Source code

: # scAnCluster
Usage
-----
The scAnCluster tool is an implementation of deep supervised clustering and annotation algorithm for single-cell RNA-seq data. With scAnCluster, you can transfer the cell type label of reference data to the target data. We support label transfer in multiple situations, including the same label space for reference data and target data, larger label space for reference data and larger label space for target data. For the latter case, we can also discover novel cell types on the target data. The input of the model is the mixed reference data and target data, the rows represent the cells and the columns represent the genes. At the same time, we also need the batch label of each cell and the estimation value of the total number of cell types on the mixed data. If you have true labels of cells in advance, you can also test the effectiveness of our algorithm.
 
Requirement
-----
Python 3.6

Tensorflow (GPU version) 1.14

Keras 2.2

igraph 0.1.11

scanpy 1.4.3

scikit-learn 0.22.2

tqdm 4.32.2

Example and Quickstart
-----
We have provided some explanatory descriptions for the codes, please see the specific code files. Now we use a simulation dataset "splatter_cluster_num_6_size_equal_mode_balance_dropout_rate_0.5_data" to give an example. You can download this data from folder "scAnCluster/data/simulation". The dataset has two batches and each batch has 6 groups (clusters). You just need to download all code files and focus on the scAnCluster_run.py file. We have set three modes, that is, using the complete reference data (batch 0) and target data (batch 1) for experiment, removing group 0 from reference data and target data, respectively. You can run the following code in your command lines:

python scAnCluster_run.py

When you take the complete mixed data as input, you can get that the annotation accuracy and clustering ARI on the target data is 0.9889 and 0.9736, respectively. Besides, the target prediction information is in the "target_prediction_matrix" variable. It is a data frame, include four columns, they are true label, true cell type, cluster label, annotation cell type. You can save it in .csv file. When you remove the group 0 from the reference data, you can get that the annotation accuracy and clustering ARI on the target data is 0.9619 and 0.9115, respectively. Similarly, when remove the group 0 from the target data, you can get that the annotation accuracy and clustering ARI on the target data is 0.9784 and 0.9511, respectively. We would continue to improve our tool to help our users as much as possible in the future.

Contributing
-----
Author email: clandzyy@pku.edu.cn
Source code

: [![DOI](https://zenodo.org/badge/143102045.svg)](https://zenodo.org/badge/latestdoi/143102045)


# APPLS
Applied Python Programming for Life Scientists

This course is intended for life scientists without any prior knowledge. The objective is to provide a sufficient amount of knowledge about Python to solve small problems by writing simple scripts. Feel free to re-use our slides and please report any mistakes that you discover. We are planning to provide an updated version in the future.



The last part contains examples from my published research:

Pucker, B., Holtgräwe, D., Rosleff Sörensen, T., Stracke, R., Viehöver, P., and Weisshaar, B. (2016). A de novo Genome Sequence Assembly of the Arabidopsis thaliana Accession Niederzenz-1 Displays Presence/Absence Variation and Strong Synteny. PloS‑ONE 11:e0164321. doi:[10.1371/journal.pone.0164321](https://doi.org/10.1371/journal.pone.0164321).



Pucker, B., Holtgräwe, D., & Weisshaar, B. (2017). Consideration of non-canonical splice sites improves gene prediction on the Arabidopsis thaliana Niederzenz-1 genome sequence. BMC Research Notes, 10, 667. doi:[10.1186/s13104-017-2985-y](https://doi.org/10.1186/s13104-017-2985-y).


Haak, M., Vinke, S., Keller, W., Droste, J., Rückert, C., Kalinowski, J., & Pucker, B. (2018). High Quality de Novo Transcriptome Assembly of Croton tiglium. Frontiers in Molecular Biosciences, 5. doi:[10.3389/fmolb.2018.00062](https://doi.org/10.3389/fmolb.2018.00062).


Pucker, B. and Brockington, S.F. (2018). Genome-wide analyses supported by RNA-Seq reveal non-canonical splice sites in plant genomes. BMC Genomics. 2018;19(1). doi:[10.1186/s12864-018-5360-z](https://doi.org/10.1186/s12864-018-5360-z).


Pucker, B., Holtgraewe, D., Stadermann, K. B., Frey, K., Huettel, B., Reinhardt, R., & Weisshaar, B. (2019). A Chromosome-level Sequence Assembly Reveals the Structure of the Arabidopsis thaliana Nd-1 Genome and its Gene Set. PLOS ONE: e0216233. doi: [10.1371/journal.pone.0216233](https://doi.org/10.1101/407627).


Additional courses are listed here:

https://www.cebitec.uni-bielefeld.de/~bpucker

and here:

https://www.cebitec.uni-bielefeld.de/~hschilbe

▸ Exercise goal:
Once you have read the listing above, set it down again without alteration.

▸ Response area:
Source code

: # scAnCluster
Usage
-----
The scAnCluster tool is an implementation of deep supervised clustering and annotation algorithm for single-cell RNA-seq data. With scAnCluster, you can transfer the cell type label of reference data to the target data. We support label transfer in multiple situations, including the same label space for reference data and target data, larger label space for reference data and larger label space for target data. For the latter case, we can also discover novel cell types on the target data. The input of the model is the mixed reference data and target data, the rows represent the cells and the columns represent the genes. At the same time, we also need the batch label of each cell and the estimation value of the total number of cell types on the mixed data. If you have true labels of cells in advance, you can also test the effectiveness of our algorithm.
 
Requirement
-----
Python 3.6

Tensorflow (GPU version) 1.14

Keras 2.2

igraph 0.1.11

scanpy 1.4.3

scikit-learn 0.22.2

tqdm 4.32.2

Example and Quickstart
-----
We have provided some explanatory descriptions for the codes, please see the specific code files. Now we use a simulation dataset "splatter_cluster_num_6_size_equal_mode_balance_dropout_rate_0.5_data" to give an example. You can download this data from folder "scAnCluster/data/simulation". The dataset has two batches and each batch has 6 groups (clusters). You just need to download all code files and focus on the scAnCluster_run.py file. We have set three modes, that is, using the complete reference data (batch 0) and target data (batch 1) for experiment, removing group 0 from reference data and target data, respectively. You can run the following code in your command lines:

python scAnCluster_run.py

When you take the complete mixed data as input, you can get that the annotation accuracy and clustering ARI on the target data is 0.9889 and 0.9736, respectively. Besides, the target prediction information is in the "target_prediction_matrix" variable. It is a data frame, include four columns, they are true label, true cell type, cluster label, annotation cell type. You can save it in .csv file. When you remove the group 0 from the reference data, you can get that the annotation accuracy and clustering ARI on the target data is 0.9619 and 0.9115, respectively. Similarly, when remove the group 0 from the target data, you can get that the annotation accuracy and clustering ARI on the target data is 0.9784 and 0.9511, respectively. We would continue to improve our tool to help our users as much as possible in the future.

Contributing
-----
Author email: clandzyy@pku.edu.cn
Source code

: [![DOI](https://zenodo.org/badge/143102045.svg)](https://zenodo.org/badge/latestdoi/143102045)


# APPLS
Applied Python Programming for Life Scientists

This course is intended for life scientists without any prior knowledge. The objective is to provide a sufficient amount of knowledge about Python to solve small problems by writing simple scripts. Feel free to re-use our slides and please report any mistakes that you discover. We are planning to provide an updated version in the future.



The last part contains examples from my published research:

Pucker, B., Holtgräwe, D., Rosleff Sörensen, T., Stracke, R., Viehöver, P., and Weisshaar, B. (2016). A de novo Genome Sequence Assembly of the Arabidopsis thaliana Accession Niederzenz-1 Displays Presence/Absence Variation and Strong Synteny. PloS‑ONE 11:e0164321. doi:[10.1371/journal.pone.0164321](https://doi.org/10.1371/journal.pone.0164321).



Pucker, B., Holtgräwe, D., & Weisshaar, B. (2017). Consideration of non-canonical splice sites improves gene prediction on the Arabidopsis thaliana Niederzenz-1 genome sequence. BMC Research Notes, 10, 667. doi:[10.1186/s13104-017-2985-y](https://doi.org/10.1186/s13104-017-2985-y).


Haak, M., Vinke, S., Keller, W., Droste, J., Rückert, C., Kalinowski, J., & Pucker, B. (2018). High Quality de Novo Transcriptome Assembly of Croton tiglium. Frontiers in Molecular Biosciences, 5. doi:[10.3389/fmolb.2018.00062](https://doi.org/10.3389/fmolb.2018.00062).


Pucker, B. and Brockington, S.F. (2018). Genome-wide analyses supported by RNA-Seq reveal non-canonical splice sites in plant genomes. BMC Genomics. 2018;19(1). doi:[10.1186/s12864-018-5360-z](https://doi.org/10.1186/s12864-018-5360-z).


Pucker, B., Holtgraewe, D., Stadermann, K. B., Frey, K., Huettel, B., Reinhardt, R., & Weisshaar, B. (2019). A Chromosome-level Sequence Assembly Reveals the Structure of the Arabidopsis thaliana Nd-1 Genome and its Gene Set. PLOS ONE: e0216233. doi: [10.1371/journal.pone.0216233](https://doi.org/10.1101/407627).


Additional courses are listed here:

https://www.cebitec.uni-bielefeld.de/~bpucker

and here:

https://www.cebitec.uni-bielefeld.de/~hschilbe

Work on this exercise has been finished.